Two high-profile court cases involving journalists this week are likely to evoke quite different responses from you as a reader.

The first is the Tuesday conviction of former News of the World editor Andy Coulson for conspiring to hack private telephone accounts.

The practice is illegal, but for years British tabloids tapped into the voice mails and cellphone conversations of anyone from royals, politicians and celebrities to a murdered schoolgirl.

Coverage of the kidnapping and killing of 13-year-old Milly Dowler in 2002 was perhaps hacking at its worst. By listening to the girl's messages before her body had been discovered, the News of the World led her grieving family to believe that she may have still been alive.

In the end, the backlash to the hacking revelations was so severe that owner Rupert Murdoch closed the News of the World, seen as the worst of the offenders.

Even so, Mr. Coulson claimed his innocence for seven years, until he finally admitted that he not only knew what was going on but had, in fact, listened to a former cabinet minister's messages himself.
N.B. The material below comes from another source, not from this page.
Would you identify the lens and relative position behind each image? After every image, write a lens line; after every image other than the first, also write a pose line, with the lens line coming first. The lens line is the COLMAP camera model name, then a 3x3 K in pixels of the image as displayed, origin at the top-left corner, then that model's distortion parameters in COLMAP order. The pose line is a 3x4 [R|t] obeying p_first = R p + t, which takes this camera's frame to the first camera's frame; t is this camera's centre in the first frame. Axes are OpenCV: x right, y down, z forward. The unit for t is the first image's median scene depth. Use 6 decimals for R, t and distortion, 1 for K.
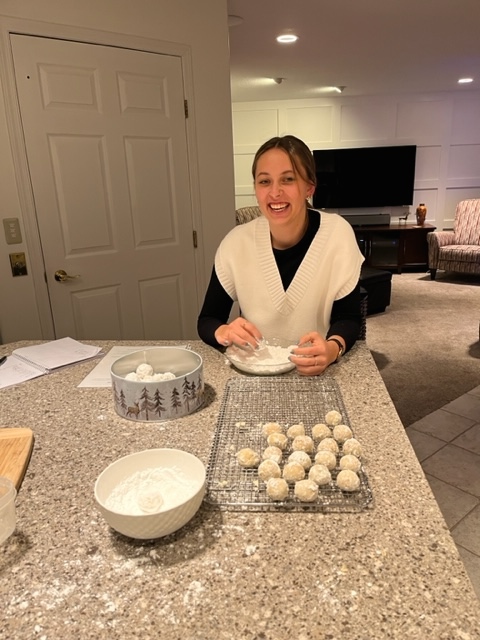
lens RADIAL K [[455.7, 0, 240.0], [0, 455.7, 320.0], [0, 0, 1]] dist [0.071885, -0.083921]
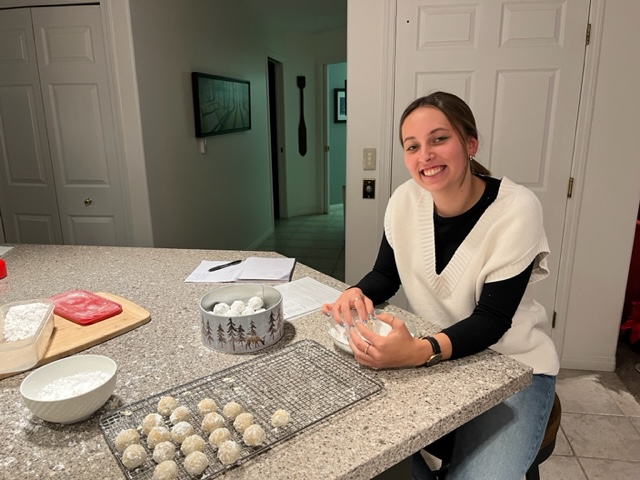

Mr. Coulson now faces up to two years in jail, but it's highly unlikely that the public or his former colleagues in the media will champion his cause.

After leaving the paper, he became a media adviser to British Prime Minister David Cameron, who admitted this week that hiring him "was the wrong decision."

Contrast that case with the appalling decision Monday by an Egyptian court to jail three Al Jazeera journalists, including Canadian Egyptian Mohamed Fahmy, for seven years simply for doing their jobs.

Patrick Martin, The Globe and Mail's Middle East correspondent, has reported that Egypt's current regime was unhappy with Al Jazeera, believing that the network was biased toward the previous Muslim Brotherhood government. But there was no evidence that the three defendants' work had been anything other than balanced reporting.

And this should concern you greatly. Journalists face real risks to their liberty and personal safety when striving to provide readers and viewers with the knowledge they need to make informed decisions about what is happening in troubled countries such as Egypt.

Without that awareness, despots and dictators feel they have free rein to do as they choose. In recent years, Globe and Mail journalists have worked in difficult circumstances in Afghanistan, Ukraine, Sudan and, on many occasions, Egypt.

Before any foreign assignment, they are required to take hostile-environment training that covers the many physical threats they may face – from driving in dangerous areas to being shot at or kidnapped. But the threat of a capricious or hostile government is something we also must keep in mind.

Foreign editor Susan Sachs, a former Baghdad bureau chief for The New York Times, says the convictions in Egypt are especially chilling.

"They are a reminder that the freedom to report without fear of reprisals is under threat not just in dictatorships and conflict zones. It's also in danger in countries with elected governments and the trappings of democracy – Egypt is one, but there are many others cited by international press-freedom groups – and where people in power suppress free debate and conflate free expression with opposition."

So, the two cases couldn't be more different. Mr. Coulson acted outside the law, did not defend his actions as being in the public interest and, in fact, lied about them for years.

The three Al Jazeera journalists, meanwhile, face a long and brutal time in jail for doing something that Canadian journalists do every day – something that is very much in the public interest.

It should be in the public interest to see them set free.